#### [THE TASK]
Go line by line through the data below and work out how many lines contain "Rails"; the answer is that number alone.
---- DATA TO USE
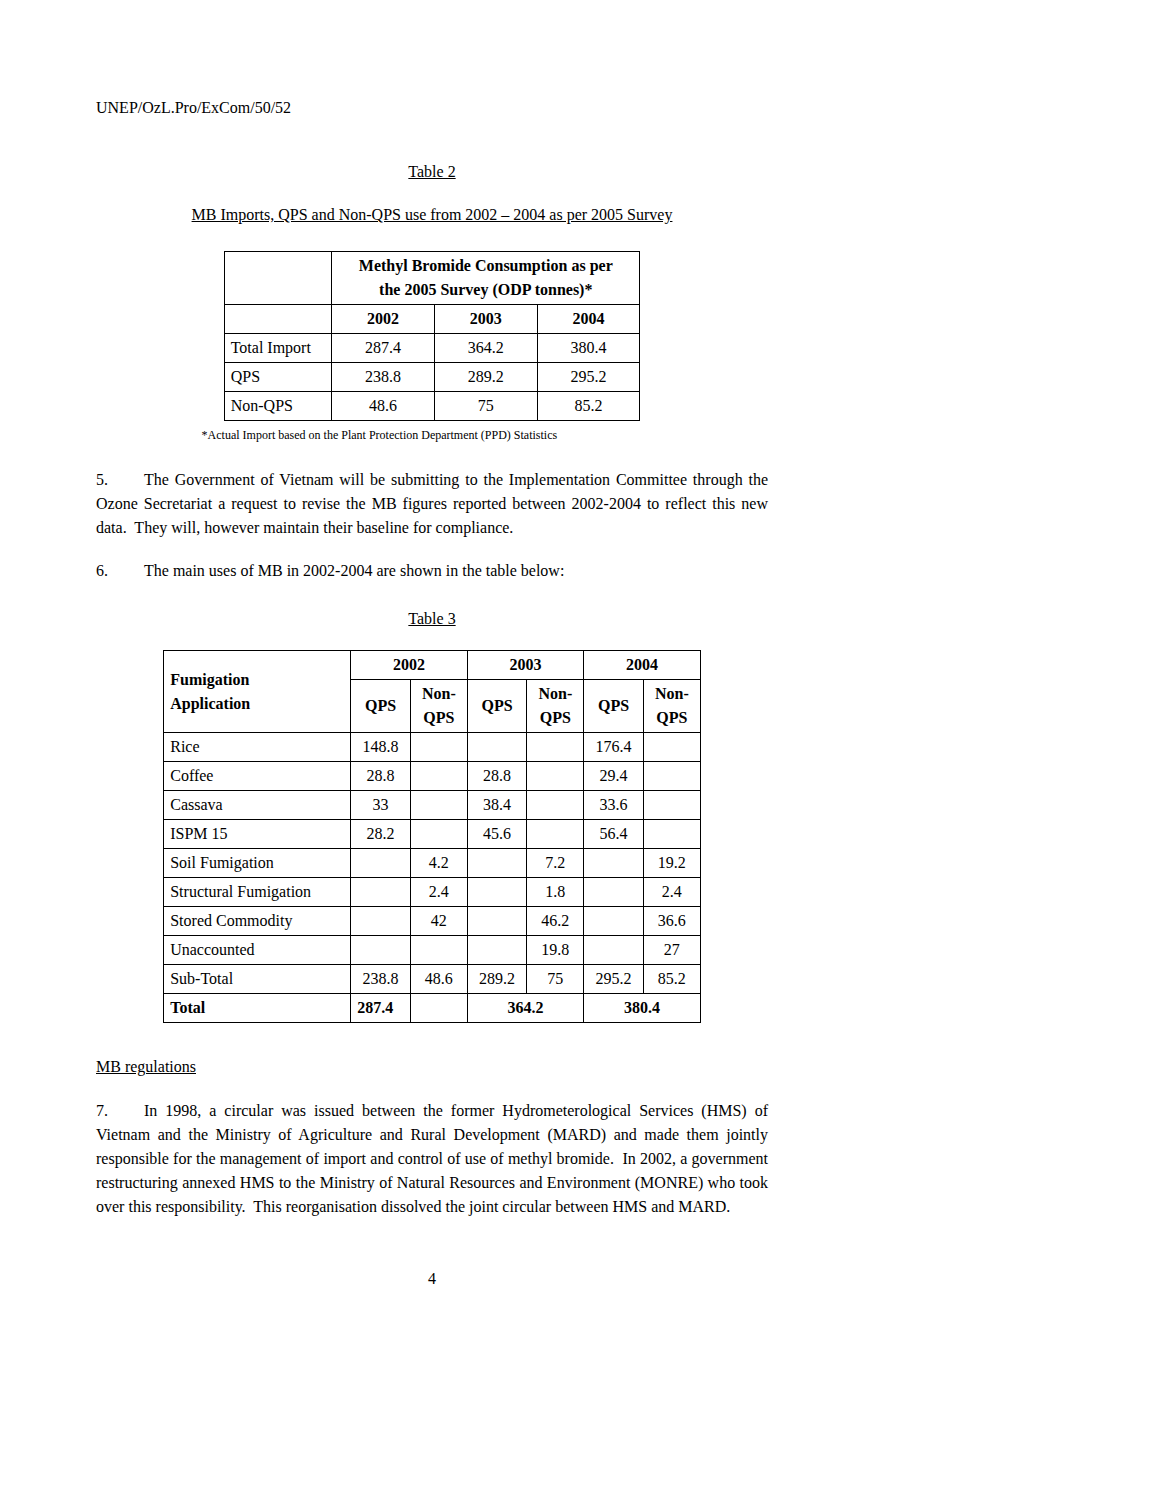UNEP/OzL.Pro/ExCom/50/52
Table 2
MB Imports, QPS and Non-QPS use from 2002 – 2004 as per 2005 Survey
| | Methyl Bromide Consumption as per the 2005 Survey (ODP tonnes)* |
| | 2002 | 2003 | 2004 |
| Total Import | 287.4 | 364.2 | 380.4 |
| QPS | 238.8 | 289.2 | 295.2 |
| Non-QPS | 48.6 | 75 | 85.2 |
*Actual Import based on the Plant Protection Department (PPD) Statistics
5. The Government of Vietnam will be submitting to the Implementation Committee through the Ozone Secretariat a request to revise the MB figures reported between 2002-2004 to reflect this new data. They will, however maintain their baseline for compliance.
6. The main uses of MB in 2002-2004 are shown in the table below:
Table 3
| Fumigation Application | 2002 | 2003 | 2004 |
| --- | --- | --- | --- |
| QPS | Non- QPS | QPS | Non- QPS | QPS | Non- QPS |
| Rice | 148.8 | | | | 176.4 | |
| Coffee | 28.8 | | 28.8 | | 29.4 | |
| Cassava | 33 | | 38.4 | | 33.6 | |
| ISPM 15 | 28.2 | | 45.6 | | 56.4 | |
| Soil Fumigation | | 4.2 | | 7.2 | | 19.2 |
| Structural Fumigation | | 2.4 | | 1.8 | | 2.4 |
| Stored Commodity | | 42 | | 46.2 | | 36.6 |
| Unaccounted | | | | 19.8 | | 27 |
| Sub-Total | 238.8 | 48.6 | 289.2 | 75 | 295.2 | 85.2 |
| Total | 287.4 | | 364.2 | 380.4 |
MB regulations
7. In 1998, a circular was issued between the former Hydrometerological Services (HMS) of Vietnam and the Ministry of Agriculture and Rural Development (MARD) and made them jointly responsible for the management of import and control of use of methyl bromide. In 2002, a government restructuring annexed HMS to the Ministry of Natural Resources and Environment (MONRE) who took over this responsibility. This reorganisation dissolved the joint circular between HMS and MARD.
4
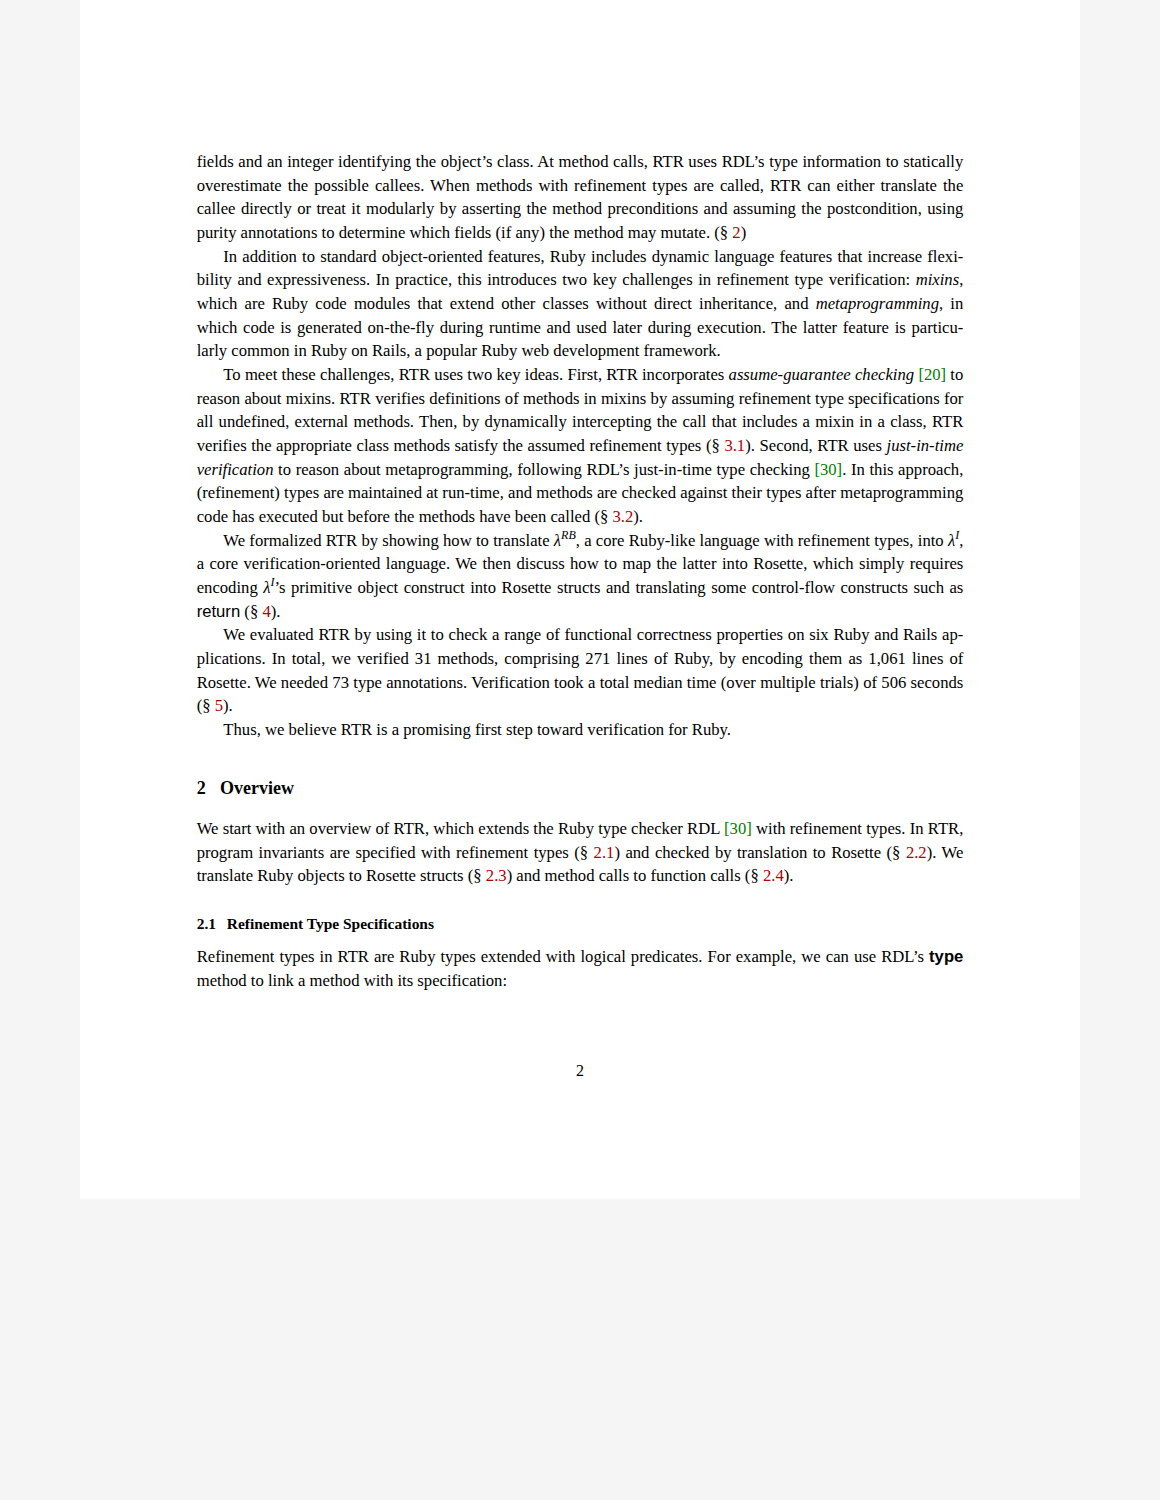fields and an integer identifying the object’s class. At method calls, RTR uses RDL’s type information to statically overestimate the possible callees. When methods with refinement types are called, RTR can either translate the callee directly or treat it modularly by asserting the method preconditions and assuming the postcondition, using purity annotations to determine which fields (if any) the method may mutate. (§ 2)
In addition to standard object-oriented features, Ruby includes dynamic language features that increase flexibility and expressiveness. In practice, this introduces two key challenges in refinement type verification: mixins, which are Ruby code modules that extend other classes without direct inheritance, and metaprogramming, in which code is generated on-the-fly during runtime and used later during execution. The latter feature is particularly common in Ruby on Rails, a popular Ruby web development framework.
To meet these challenges, RTR uses two key ideas. First, RTR incorporates assume-guarantee checking [20] to reason about mixins. RTR verifies definitions of methods in mixins by assuming refinement type specifications for all undefined, external methods. Then, by dynamically intercepting the call that includes a mixin in a class, RTR verifies the appropriate class methods satisfy the assumed refinement types (§ 3.1). Second, RTR uses just-in-time verification to reason about metaprogramming, following RDL’s just-in-time type checking [30]. In this approach, (refinement) types are maintained at run-time, and methods are checked against their types after metaprogramming code has executed but before the methods have been called (§ 3.2).
We formalized RTR by showing how to translate λRB, a core Ruby-like language with refinement types, into λI, a core verification-oriented language. We then discuss how to map the latter into Rosette, which simply requires encoding λI’s primitive object construct into Rosette structs and translating some control-flow constructs such as return (§ 4).
We evaluated RTR by using it to check a range of functional correctness properties on six Ruby and Rails applications. In total, we verified 31 methods, comprising 271 lines of Ruby, by encoding them as 1,061 lines of Rosette. We needed 73 type annotations. Verification took a total median time (over multiple trials) of 506 seconds (§ 5).
Thus, we believe RTR is a promising first step toward verification for Ruby.
2 Overview
We start with an overview of RTR, which extends the Ruby type checker RDL [30] with refinement types. In RTR, program invariants are specified with refinement types (§ 2.1) and checked by translation to Rosette (§ 2.2). We translate Ruby objects to Rosette structs (§ 2.3) and method calls to function calls (§ 2.4).
2.1 Refinement Type Specifications
Refinement types in RTR are Ruby types extended with logical predicates. For example, we can use RDL’s type method to link a method with its specification:
2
--------
#### [TASK RESPONSE]
2